**** Input material ****

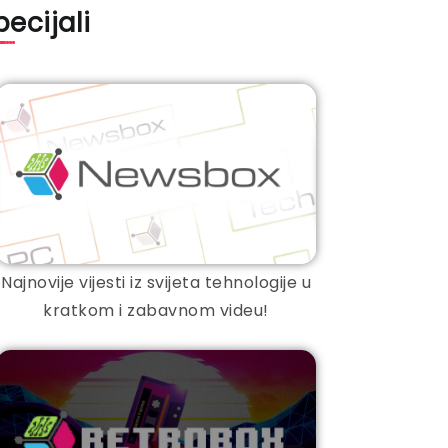
pecijali
Najnovije vijesti iz svijeta tehnologije u
kratkom i zabavnom videu!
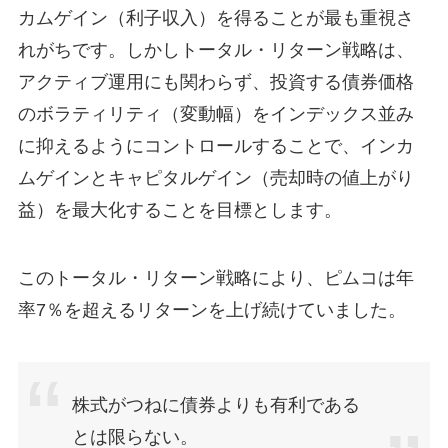
カムゲイン（利子収入）を得ることが最も重視さ
れがちです。しかしトータル・リターン戦略は、
アクティブ運用にも関わらず、投資する債券価格
のボラティリティ（変動幅）をインデックス並み
に抑えるようにコントロールすることで、インカ
ムゲインとキャピタルゲイン（売却時の値上がり
益）を最大化することを目標とします。
このトータル・リターン戦略により、ピムコは年
率7％を超えるリターンを上げ続けていました。
株式がつねに債券よりも有利である
とは限らない。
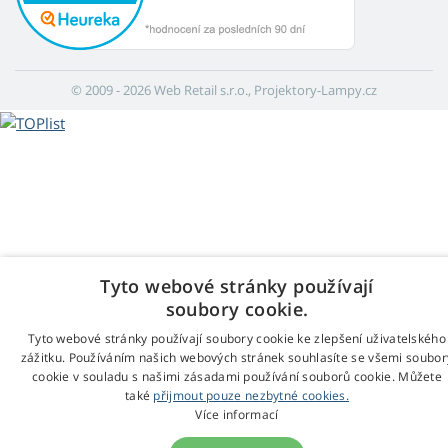
© 2009 - 2026 Web Retail s.r.o., Projektory-Lampy.cz
Tyto webové stránky používají
soubory cookie.
Tyto webové stránky používají soubory cookie ke zlepšení uživatelského
zážitku. Používáním našich webových stránek souhlasíte se všemi soubor
cookie v souladu s našimi zásadami používání souborů cookie. Můžete
také
přijmout pouze nezbytné cookies.
Více informací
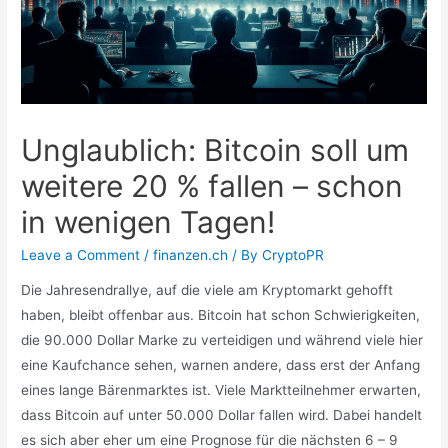
Unglaublich: Bitcoin soll um
weitere 20 % fallen – schon
in wenigen Tagen!
Leave a Comment
/
finanzen.ch
/ By
CryptoPR
Die Jahresendrallye, auf die viele am Kryptomarkt gehofft
haben, bleibt offenbar aus. Bitcoin hat schon Schwierigkeiten,
die 90.000 Dollar Marke zu verteidigen und während viele hier
eine Kaufchance sehen, warnen andere, dass erst der Anfang
eines lange Bärenmarktes ist. Viele Marktteilnehmer erwarten,
dass Bitcoin auf unter 50.000 Dollar fallen wird. Dabei handelt
es sich aber eher um eine Prognose für die nächsten 6 – 9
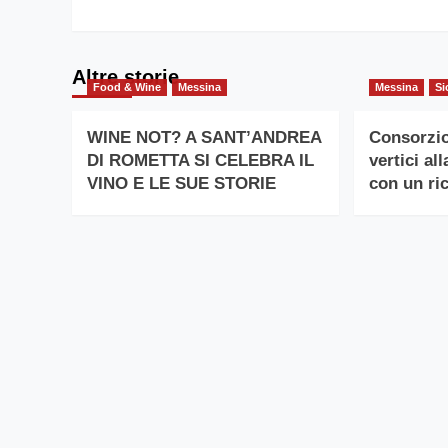
Altre storie
Food & Wine
Messina
Messina
Si
WINE NOT? A SANT’ANDREA
Consorzio
DI ROMETTA SI CELEBRA IL
vertici al
VINO E LE SUE STORIE
con un r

****

* _Assignment_: Repeat the text of all the data above line for line, leaving the pictures out of your answer.

* _Answer for this exercise_:
pecijali
Najnovije vijesti iz svijeta tehnologije u
kratkom i zabavnom videu!
カムゲイン（利子収入）を得ることが最も重視さ
れがちです。しかしトータル・リターン戦略は、
アクティブ運用にも関わらず、投資する債券価格
のボラティリティ（変動幅）をインデックス並み
に抑えるようにコントロールすることで、インカ
ムゲインとキャピタルゲイン（売却時の値上がり
益）を最大化することを目標とします。
このトータル・リターン戦略により、ピムコは年
率7％を超えるリターンを上げ続けていました。
株式がつねに債券よりも有利である
とは限らない。
© 2009 - 2026 Web Retail s.r.o., Projektory-Lampy.cz
Tyto webové stránky používají
soubory cookie.
Tyto webové stránky používají soubory cookie ke zlepšení uživatelského
zážitku. Používáním našich webových stránek souhlasíte se všemi soubor
cookie v souladu s našimi zásadami používání souborů cookie. Můžete
také
přijmout pouze nezbytné cookies.
Více informací
Unglaublich: Bitcoin soll um
weitere 20 % fallen – schon
in wenigen Tagen!
Leave a Comment
/
finanzen.ch
/ By
CryptoPR
Die Jahresendrallye, auf die viele am Kryptomarkt gehofft
haben, bleibt offenbar aus. Bitcoin hat schon Schwierigkeiten,
die 90.000 Dollar Marke zu verteidigen und während viele hier
eine Kaufchance sehen, warnen andere, dass erst der Anfang
eines lange Bärenmarktes ist. Viele Marktteilnehmer erwarten,
dass Bitcoin auf unter 50.000 Dollar fallen wird. Dabei handelt
es sich aber eher um eine Prognose für die nächsten 6 – 9
Altre storie
Food & Wine
Messina
Messina
Si
WINE NOT? A SANT’ANDREA
Consorzio
DI ROMETTA SI CELEBRA IL
vertici al
VINO E LE SUE STORIE
con un r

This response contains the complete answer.